[Problem description] In the data, extract each line that holds the string "positivity".

[Data excerpt]

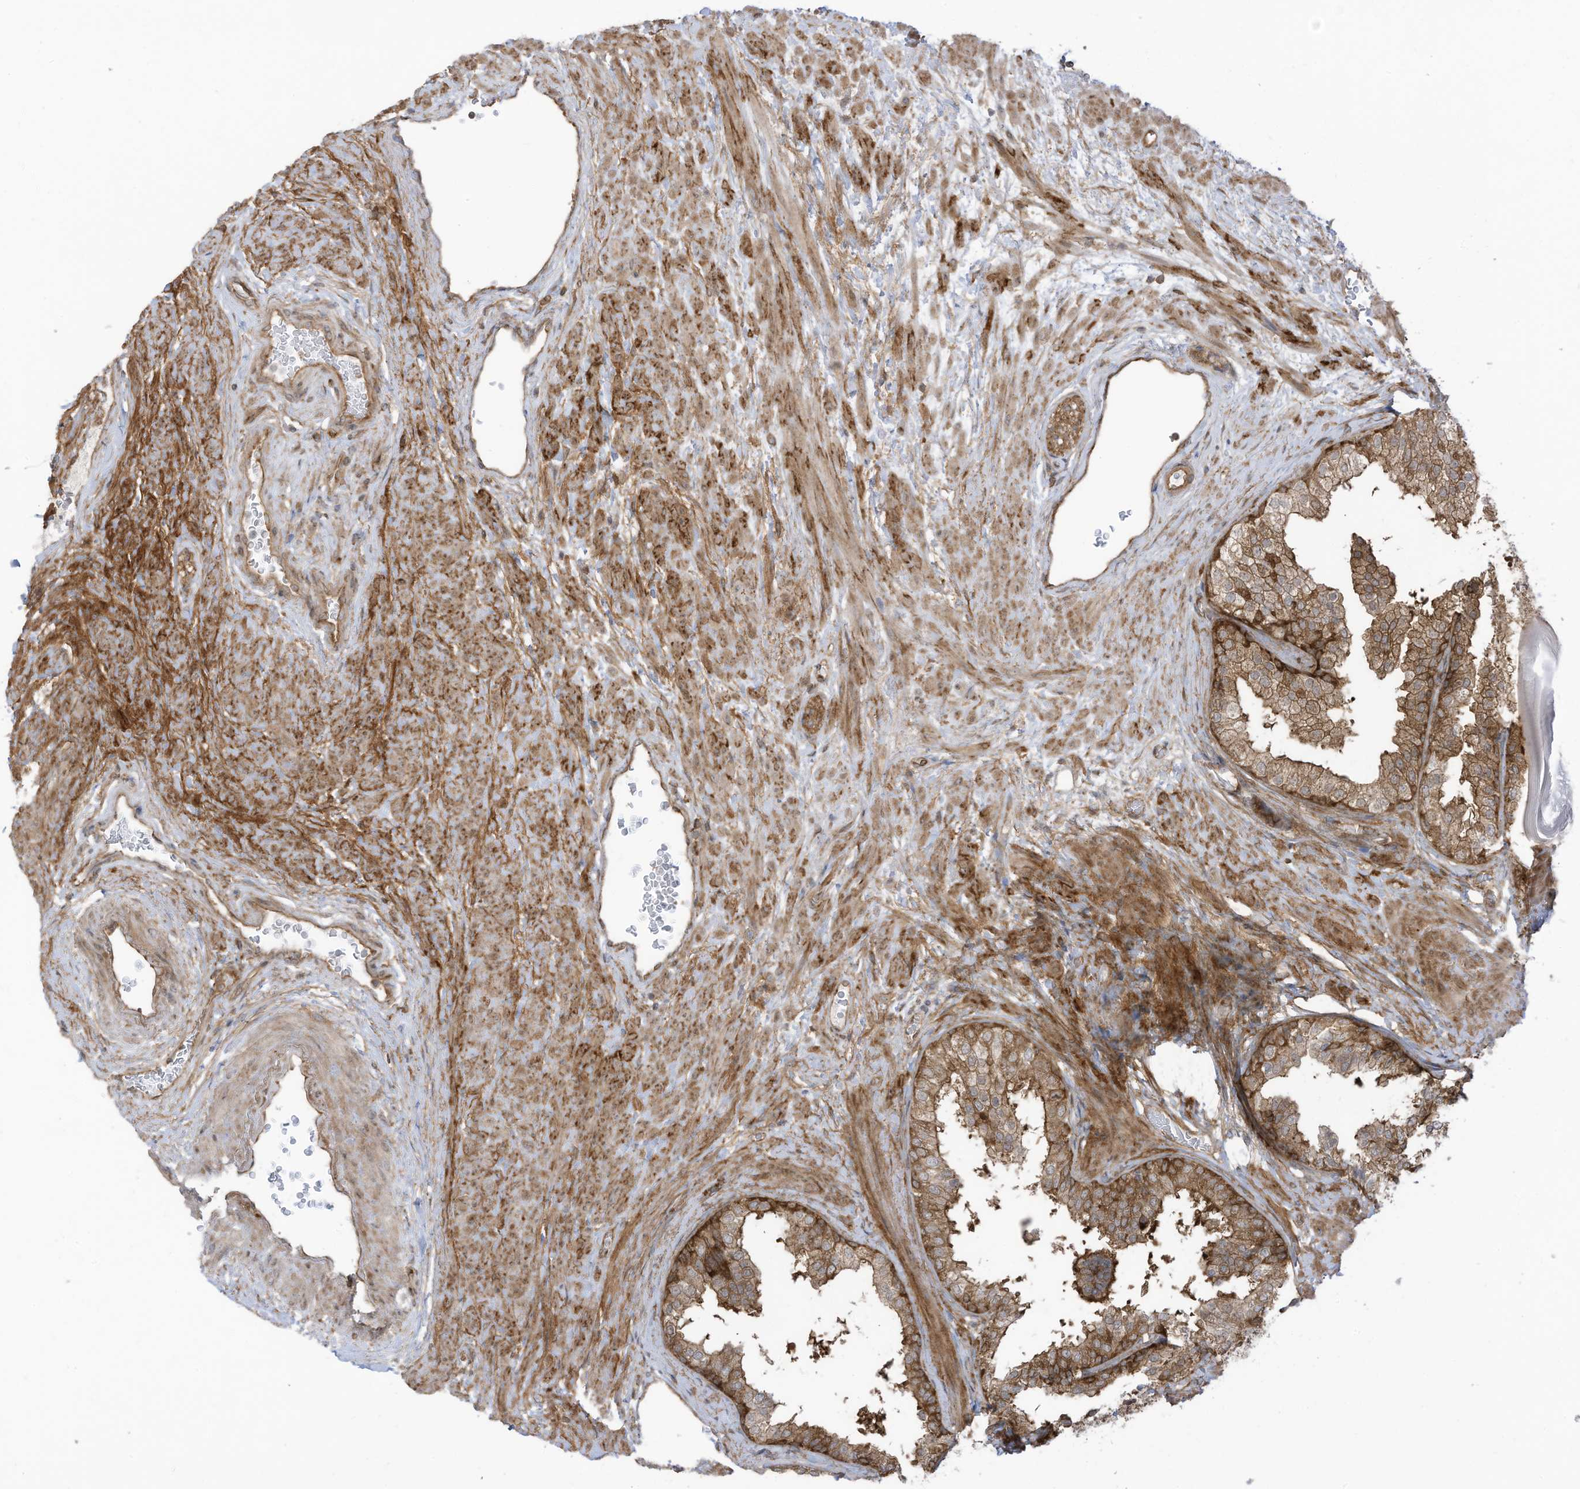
{"staining": {"intensity": "moderate", "quantity": ">75%", "location": "cytoplasmic/membranous"}, "tissue": "prostate", "cell_type": "Glandular cells", "image_type": "normal", "snomed": [{"axis": "morphology", "description": "Normal tissue, NOS"}, {"axis": "topography", "description": "Prostate"}], "caption": "Protein staining demonstrates moderate cytoplasmic/membranous positivity in approximately >75% of glandular cells in unremarkable prostate. (DAB = brown stain, brightfield microscopy at high magnification).", "gene": "REPS1", "patient": {"sex": "male", "age": 48}}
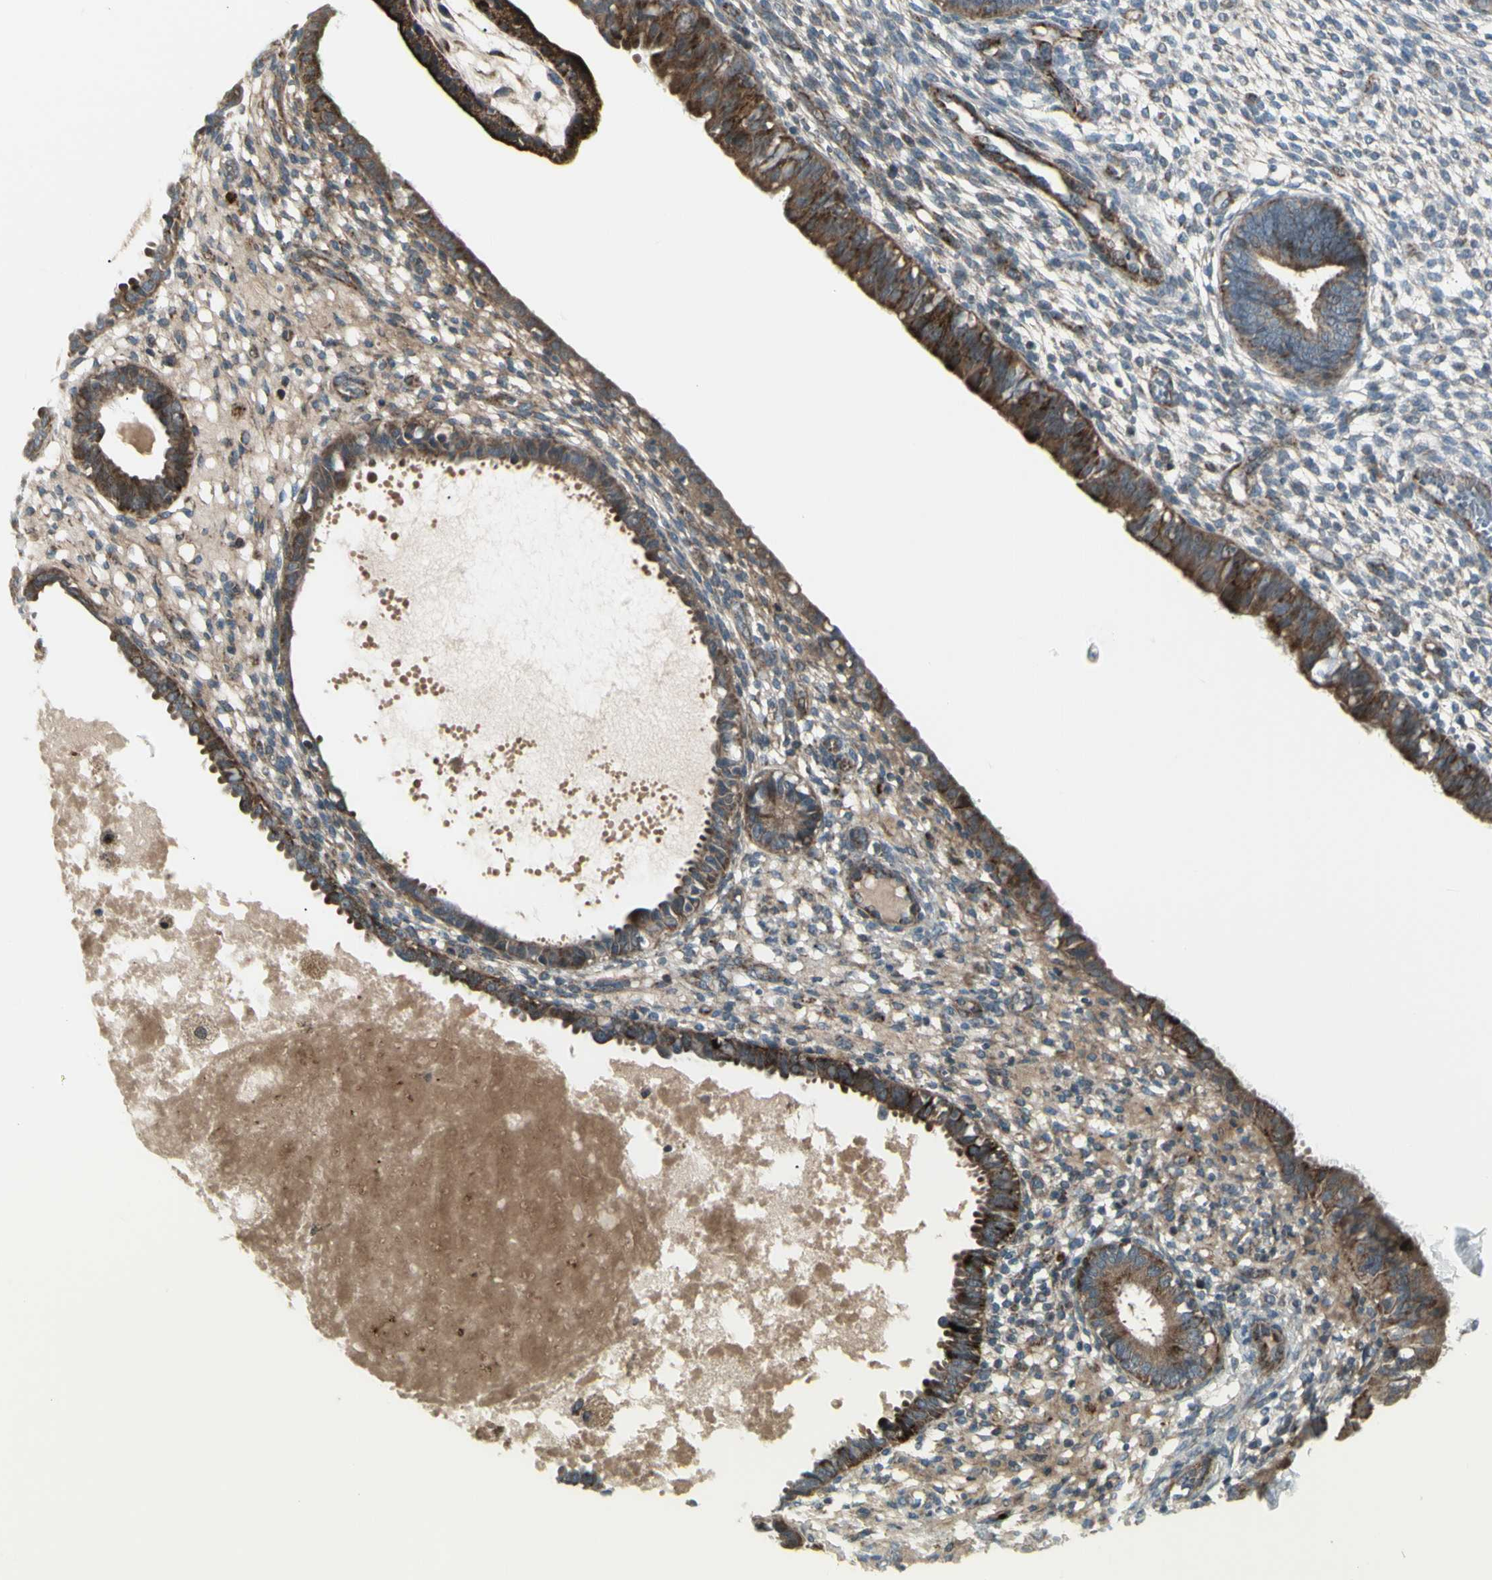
{"staining": {"intensity": "moderate", "quantity": "25%-75%", "location": "cytoplasmic/membranous"}, "tissue": "endometrium", "cell_type": "Cells in endometrial stroma", "image_type": "normal", "snomed": [{"axis": "morphology", "description": "Normal tissue, NOS"}, {"axis": "topography", "description": "Endometrium"}], "caption": "The histopathology image reveals immunohistochemical staining of unremarkable endometrium. There is moderate cytoplasmic/membranous positivity is identified in about 25%-75% of cells in endometrial stroma.", "gene": "OSTM1", "patient": {"sex": "female", "age": 61}}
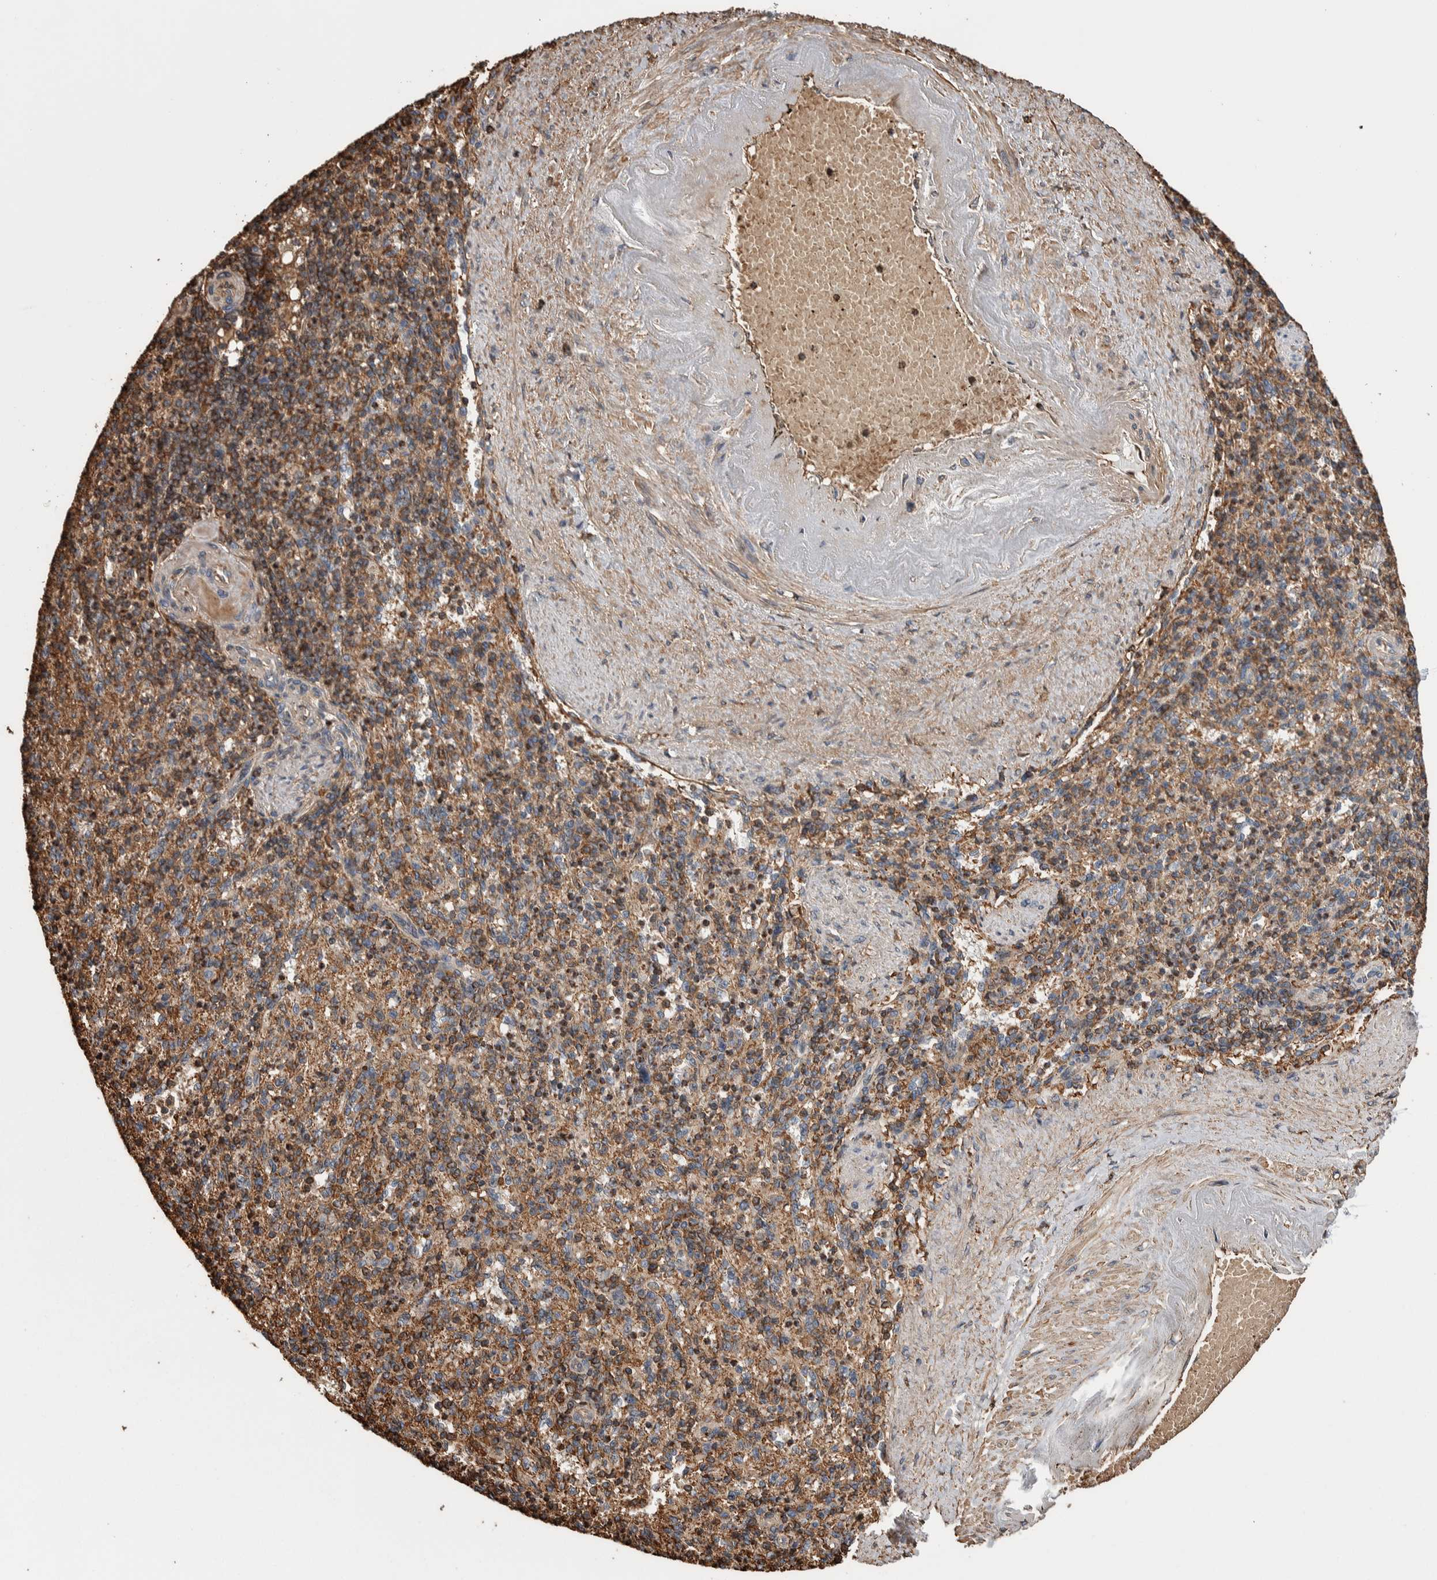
{"staining": {"intensity": "moderate", "quantity": ">75%", "location": "cytoplasmic/membranous"}, "tissue": "spleen", "cell_type": "Cells in red pulp", "image_type": "normal", "snomed": [{"axis": "morphology", "description": "Normal tissue, NOS"}, {"axis": "topography", "description": "Spleen"}], "caption": "A brown stain highlights moderate cytoplasmic/membranous expression of a protein in cells in red pulp of unremarkable human spleen.", "gene": "ENPP2", "patient": {"sex": "female", "age": 74}}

[Solution to this task]
{"staining": {"intensity": "moderate", "quantity": ">75%", "location": "cytoplasmic/membranous"}, "tissue": "prostate", "cell_type": "Glandular cells", "image_type": "normal", "snomed": [{"axis": "morphology", "description": "Normal tissue, NOS"}, {"axis": "topography", "description": "Prostate"}], "caption": "Protein staining demonstrates moderate cytoplasmic/membranous positivity in approximately >75% of glandular cells in unremarkable prostate. (DAB = brown stain, brightfield microscopy at high magnification).", "gene": "REPS1", "patient": {"sex": "male", "age": 48}}
{"staining": {"intensity": "moderate", "quantity": "25%-75%", "location": "cytoplasmic/membranous"}, "tissue": "endometrium", "cell_type": "Cells in endometrial stroma", "image_type": "normal", "snomed": [{"axis": "morphology", "description": "Normal tissue, NOS"}, {"axis": "topography", "description": "Endometrium"}], "caption": "The histopathology image reveals immunohistochemical staining of unremarkable endometrium. There is moderate cytoplasmic/membranous positivity is identified in about 25%-75% of cells in endometrial stroma.", "gene": "OSTM1", "patient": {"sex": "female", "age": 61}}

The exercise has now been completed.